Bin Laden's declaration of war, broadcast on the Qatar-based television
network al-Jazeera, has been widely judged a propaganda triumph, while
faults of presentation are found with Bush. Articles suggest that in the
minds of some women the handsome and soft-spoken bin Laden is already in
their apartment. At this level Uncle Joe used to be admired for his
moustache. Other articles whimper that this is five minutes before bioterror
and apocalypse. "Better Islam than anthrax"--but it's not quite catchy
enough for a slogan. 
NATO declared that the attack on America constituted an attack on all its
members, but so far as is known, Britain is the only NATO country yet to
provide any material help. A typical French commentator is afraid that "the
blundering American giant may overreact." Germany's most prominent
television anchorman, Ulrich Wickert, writes that, while President Bush is
no murderer or terrorist, he and bin Laden have the same intolerant "thought
structures." Schoolteachers and lecturers in "peace studies" and of course
the novelist Gunter Grass are busy condemning American attacks on
Afghanistan, and accusing the United States of trying to remake the world to
suit itself. Italian prime minister Silvio Berlusconi uttered the
self-evident truth that "we should be confident of the superiority of our
civilization, which . . . guarantees respect for human rights and religion.
This respect certainly does not exist in Islamic countries." European
leaders bludgeoned Berlusconi until he qualified what he had said and
half-apologized. 
The propaganda war matters because we are in for another long haul, in which
the black arts of secret services must play a major part. Intelligence is
the only effective method for eliminating terror networks like al-Qaeda
already established throughout the West. Intelligence involves the
underworld of double-agents, collaborators, and informers, and runs the
risks of entrapment, blackmail, bribery, and murder. In extensive police
work in a dozen countries, hundreds of Islamic extremists have already been
arrested. In the Cold War, the testimony of defectors and Soviet dissidents
steadily influenced public opinion. The courageous writers Kanan Makiya and
Fouad Ajami and others can do the same for fellow Muslims victimized by
those who claim to speak and act for them.
Much can go wrong. A military campaign in Afghanistan faces formidable
obstacles of terrain and climate.
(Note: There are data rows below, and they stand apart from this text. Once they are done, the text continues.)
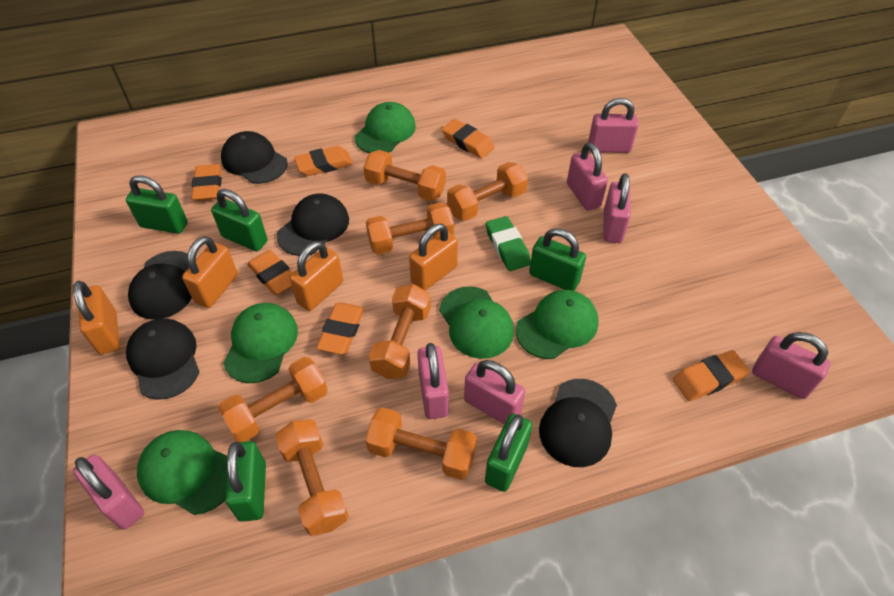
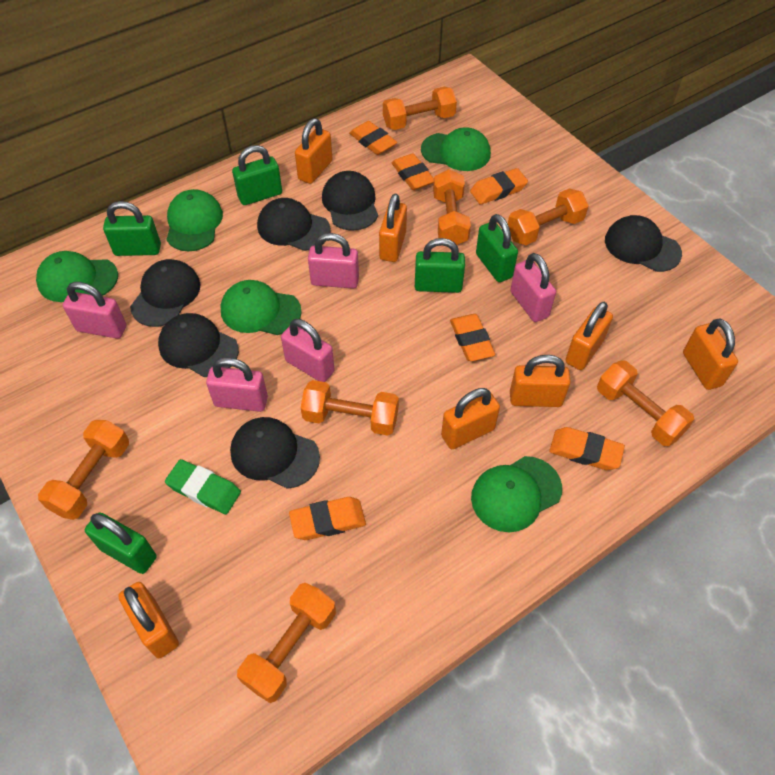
black cap: 5 -> 6
orange padlock: 4 -> 7
pink padlock: 7 -> 5

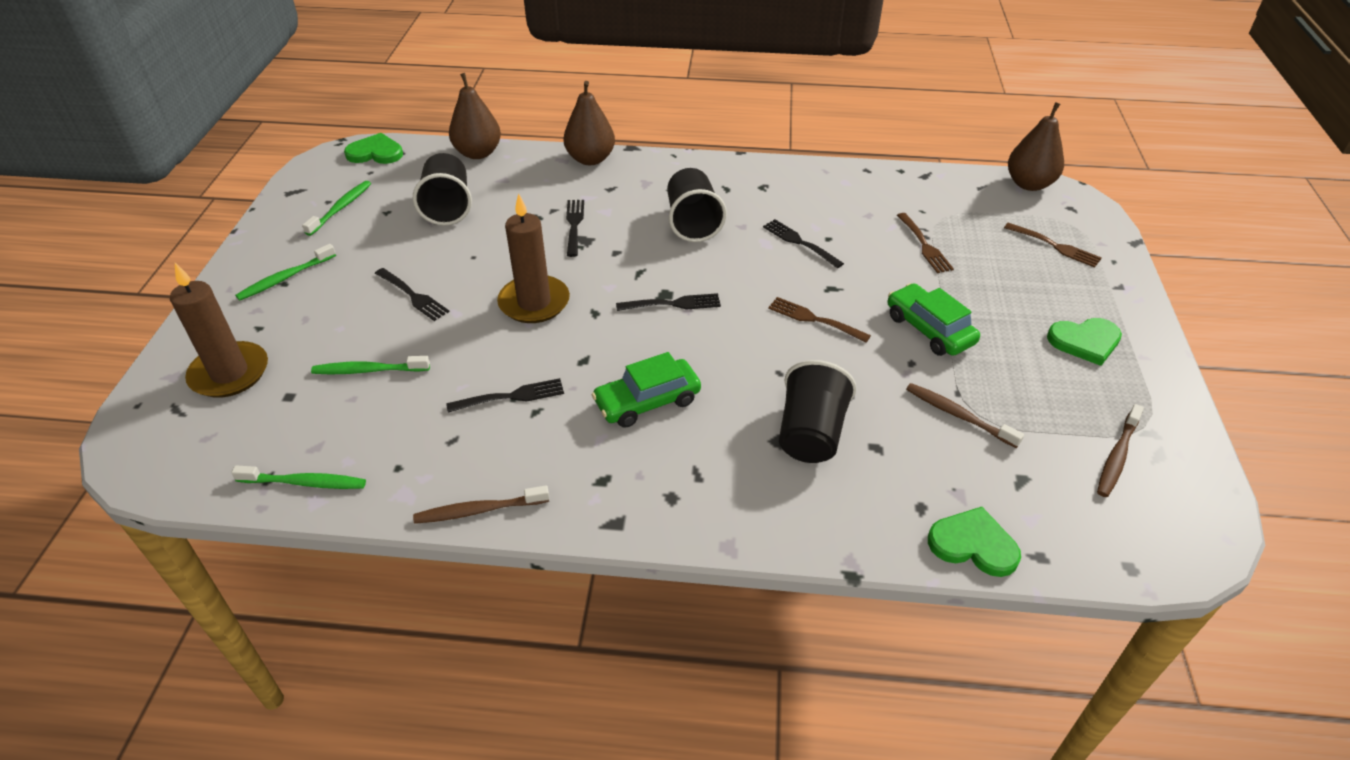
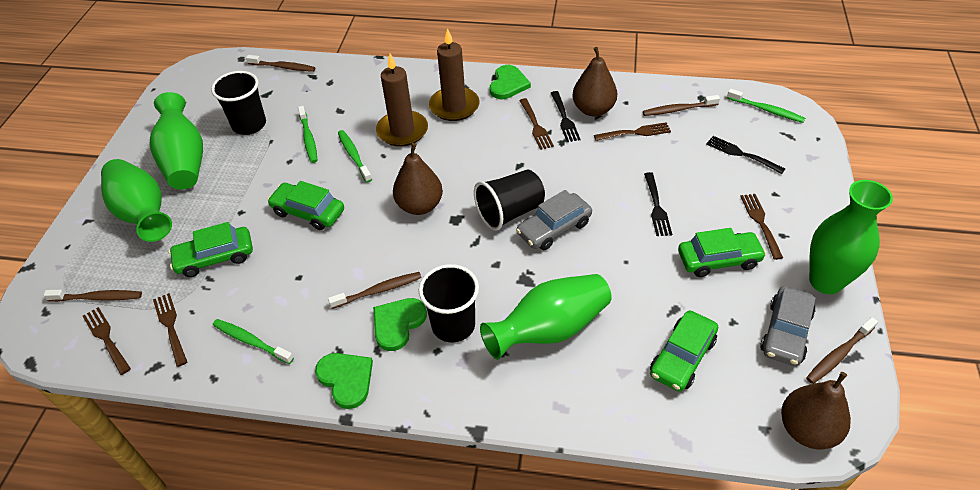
black fork: 5 -> 3
brown fork: 3 -> 5
brown toothbrush: 3 -> 5
green car: 2 -> 4
green vase: 0 -> 4
grey car: 0 -> 2

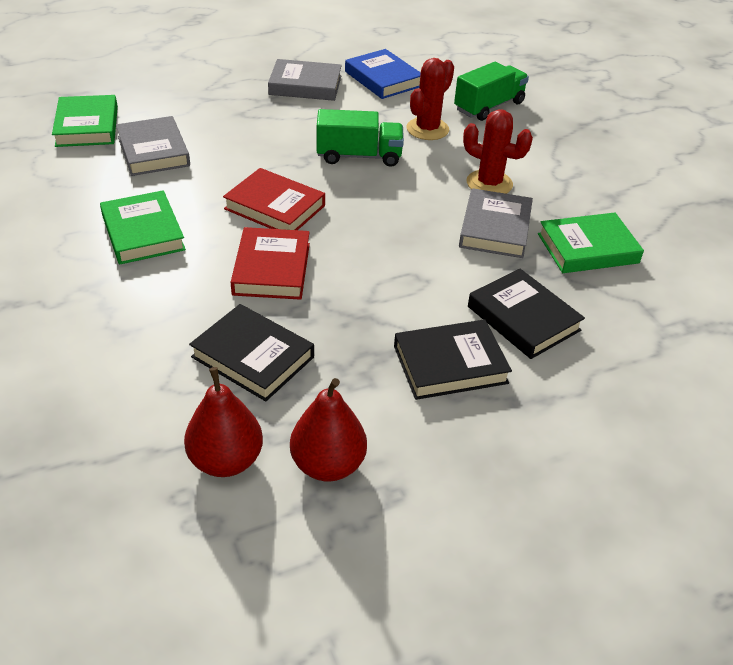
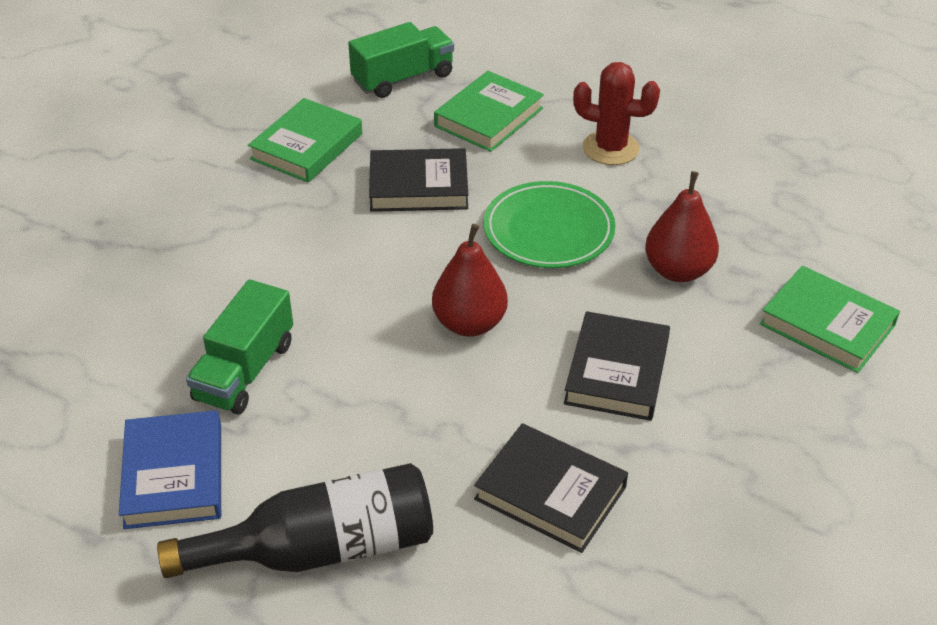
black bottle: 0 -> 1
green plate: 0 -> 1
grey book: 3 -> 0
red book: 2 -> 0
red cactus: 2 -> 1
The Taliban may merge into an even more
brutal successor regime. Bin Laden may escape and live to fight another day.
Panicky pressure to establish a premature or badly defined Palestinian state
could well push Israel, Arafat, and the local Islamic extremists into a
three-cornered showdown with unforeseen consequences, perhaps even regional
war. Cowardly doublethink in Saudi Arabia or a coup by the mullahs in
Pakistan might force those countries into the sphere of Islamic extremism.
Unchecked, the misplaced defeatism of the Left is likely to demoralize
public opinion as it did before. 
Muslims have to define their identity for themselves; they alone can decide
what part Islam has to play in their lives. The political and social failure
of Muslim societies is not about to convert into success now or in the near
future; outsiders anyhow have no say in the matter. But not long ago, the
Free World created conditions in which people were able to liberate
themselves from Soviet tyranny, and it has the chance to do the same now for
those in the grip of another ideological tyranny.